▶ [TASK INPUTS]
================================

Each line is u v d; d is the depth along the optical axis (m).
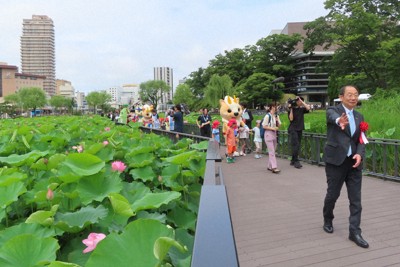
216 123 12.53
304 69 74.44
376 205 5.38
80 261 1.66
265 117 8.44
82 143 5.59
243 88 57.94
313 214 5.06
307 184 7.06
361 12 25.25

================================

▶ [WORK TO BE COMPLETED] Copy out every entry above word for word; omit the images.

▶ [TASK RESPONSE]
Each line is u v d; d is the depth along the optical axis (m).
216 123 12.53
304 69 74.44
376 205 5.38
80 261 1.66
265 117 8.44
82 143 5.59
243 88 57.94
313 214 5.06
307 184 7.06
361 12 25.25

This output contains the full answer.